# WORK REQUIRED
Go through the entries below. Copy out every line that contains "Open".

Start of SOURCE DATA

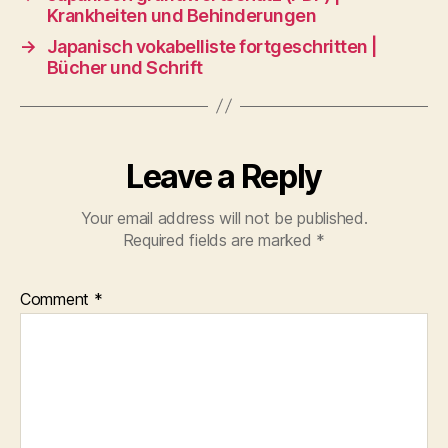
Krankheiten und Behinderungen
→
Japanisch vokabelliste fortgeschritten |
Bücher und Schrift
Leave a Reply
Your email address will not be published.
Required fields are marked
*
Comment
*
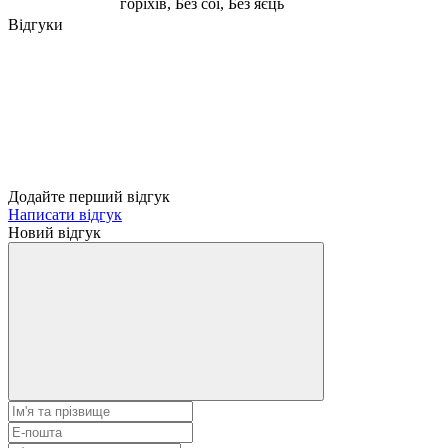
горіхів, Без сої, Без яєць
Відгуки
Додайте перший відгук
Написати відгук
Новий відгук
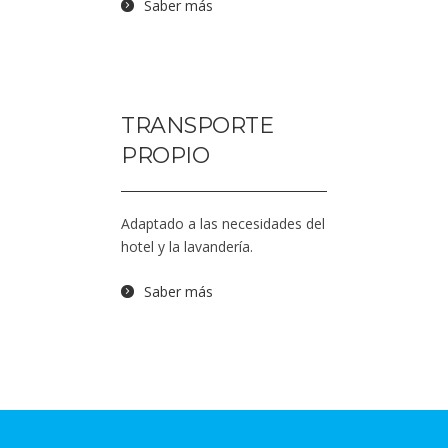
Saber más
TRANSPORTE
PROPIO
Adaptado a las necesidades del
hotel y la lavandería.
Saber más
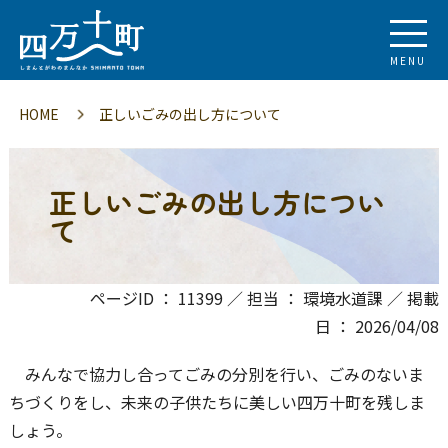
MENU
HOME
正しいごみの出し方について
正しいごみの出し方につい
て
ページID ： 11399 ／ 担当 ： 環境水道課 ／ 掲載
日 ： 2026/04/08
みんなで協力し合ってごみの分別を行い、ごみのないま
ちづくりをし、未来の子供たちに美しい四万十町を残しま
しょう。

End of SOURCE DATA
Start of SOURCE DATA

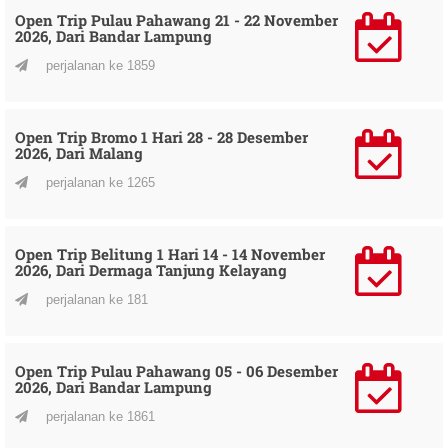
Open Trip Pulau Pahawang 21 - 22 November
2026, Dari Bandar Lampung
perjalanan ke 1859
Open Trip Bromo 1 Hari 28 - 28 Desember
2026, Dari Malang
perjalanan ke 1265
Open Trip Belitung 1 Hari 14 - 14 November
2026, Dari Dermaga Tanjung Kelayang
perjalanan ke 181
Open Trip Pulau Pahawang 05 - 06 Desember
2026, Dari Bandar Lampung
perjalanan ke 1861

End of SOURCE DATA

# EXERCISE OUTPUT
Open Trip Pulau Pahawang 21 - 22 November
Open Trip Bromo 1 Hari 28 - 28 Desember
Open Trip Belitung 1 Hari 14 - 14 November
Open Trip Pulau Pahawang 05 - 06 Desember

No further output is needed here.